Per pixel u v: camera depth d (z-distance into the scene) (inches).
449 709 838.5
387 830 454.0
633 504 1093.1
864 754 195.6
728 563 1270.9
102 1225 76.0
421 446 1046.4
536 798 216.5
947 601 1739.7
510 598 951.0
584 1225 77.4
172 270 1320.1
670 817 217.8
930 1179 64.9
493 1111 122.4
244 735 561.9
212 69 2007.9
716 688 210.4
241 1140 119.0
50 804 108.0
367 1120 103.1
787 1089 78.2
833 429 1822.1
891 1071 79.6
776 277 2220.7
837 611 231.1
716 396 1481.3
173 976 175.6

EXERCISE DESCRIPTION:
Type out again, exactly as written, the lines from the beginning of the material through the one containing "670 817 217.8".

EXPECTED ANSWER:
Per pixel u v: camera depth d (z-distance into the scene) (inches).
449 709 838.5
387 830 454.0
633 504 1093.1
864 754 195.6
728 563 1270.9
102 1225 76.0
421 446 1046.4
536 798 216.5
947 601 1739.7
510 598 951.0
584 1225 77.4
172 270 1320.1
670 817 217.8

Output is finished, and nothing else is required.